Source document:
┄┄┄┄┄┄┄┄┄┄
Big Turbo based engine and Afterburner questions......

[finiteparts]

Matt,

I wanted to clarify something I said..."I am not going to sugar coat it, that turbine housing looks awful."

I only mean that it doesn't look good "aerodynamically", to have the flow entering the NGVs at completely different angles depending on which side the flow goes. Maybe when you get it taken apart, they have designed for this by making the NGVs different angles from one side to the other. I don't want to be the voice of discouragement...and I was afraid that I might not have been clear with that statement.

I am sure that even if they were not optimal, it will make a good running engine.

Good luck!

Chris

[mjb777]

Thanks for all the discussion so far guys!

I've been flat out with work, but have been following the discussion when I can........ Lots to think about, particularly with the combustion chamber. Very interesting stuff, and I plan to really sit down and analyse all that as been said etc prior to committing to a configuration. I am still however biased toward a low pressure/ low power vapoiser fuel delivery system.

Finiteparts, no harm done at all your comments make sense. I would love to squeeze a pile of thrust out of this thing but at the end of the day however realistically I suppose that none of the turbo based engines are really candidates for amazing outputs because they simply aren't designed for this application and I imagine that there are losses all over the place with all of the turning etc that the air and gasses have to follow etc.

I would guess that even though the entry into the NGV is not purely radial, this would have been a manufacturer design consideration, and that inlet gas flow from the combustor duct and elbow will be much tidier than pulsed flow from a slow revving big diesel engine?

Matt.

[mjb777]

Something that I have been thinking about, particularly because of both the low max TIT limit and the large NGV throat area and turbine in my turbo, is water injection.
┄┄┄┄┄┄┄┄┄┄
Work to complete:
• 1. Based on the thread, are these statements correct? (a) Matt leans toward a low pressure, low power vaporiser fuel delivery system. (b) Chris expects the engine to run poorly if the NGVs are not optimal. (c) Matt has been considering water injection. Answer yes or no for each, quoting the thread's deciding words.
• 2. Print part of the listing without any changes. Start at the line containing "worst, mean, best" and stop after the line containing "Reading left to right, transcribe", including both of those lines.

(Chart-based quiz items)
┄┄┄┄┄┄┄┄┄┄
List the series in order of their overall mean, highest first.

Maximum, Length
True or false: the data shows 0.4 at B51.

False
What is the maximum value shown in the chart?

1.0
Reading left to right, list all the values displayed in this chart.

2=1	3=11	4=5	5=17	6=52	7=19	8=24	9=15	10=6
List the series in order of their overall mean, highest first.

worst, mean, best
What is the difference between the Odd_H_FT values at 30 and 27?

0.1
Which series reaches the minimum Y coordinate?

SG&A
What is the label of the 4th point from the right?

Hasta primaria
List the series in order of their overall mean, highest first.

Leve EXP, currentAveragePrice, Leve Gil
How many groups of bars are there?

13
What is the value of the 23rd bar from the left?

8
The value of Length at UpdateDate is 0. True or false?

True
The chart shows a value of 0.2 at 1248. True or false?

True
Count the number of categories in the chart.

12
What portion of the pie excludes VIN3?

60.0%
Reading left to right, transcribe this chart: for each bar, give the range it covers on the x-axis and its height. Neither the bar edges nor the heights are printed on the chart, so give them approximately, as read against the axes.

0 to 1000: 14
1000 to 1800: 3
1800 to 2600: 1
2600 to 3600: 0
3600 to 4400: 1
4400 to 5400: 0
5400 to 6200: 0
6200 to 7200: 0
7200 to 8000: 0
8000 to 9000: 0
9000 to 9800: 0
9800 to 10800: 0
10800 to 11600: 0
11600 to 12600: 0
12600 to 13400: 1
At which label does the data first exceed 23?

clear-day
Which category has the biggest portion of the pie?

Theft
┄┄┄┄┄┄┄┄┄┄
Expected outputs:
• 1.
(a) Yes: "I am still however biased toward a low pressure/ low power vapoiser fuel delivery system."
(b) No: "I am sure that even if they were not optimal, it will make a good running engine."
(c) Yes: "Something that I have been thinking about, particularly because of both the low max TIT limit and the large NGV throat area and turbine in my turbo, is water injection."

• 2.
worst, mean, best
What is the difference between the Odd_H_FT values at 30 and 27?

0.1
Which series reaches the minimum Y coordinate?

SG&A
What is the label of the 4th point from the right?

Hasta primaria
List the series in order of their overall mean, highest first.

Leve EXP, currentAveragePrice, Leve Gil
How many groups of bars are there?

13
What is the value of the 23rd bar from the left?

8
The value of Length at UpdateDate is 0. True or false?

True
The chart shows a value of 0.2 at 1248. True or false?

True
Count the number of categories in the chart.

12
What portion of the pie excludes VIN3?

60.0%
Reading left to right, transcribe this chart: for each bar, give the range it covers on the x-axis and its height. Neither the bar edges nor the heights are printed on the chart, so give them approximately, as read against the axes.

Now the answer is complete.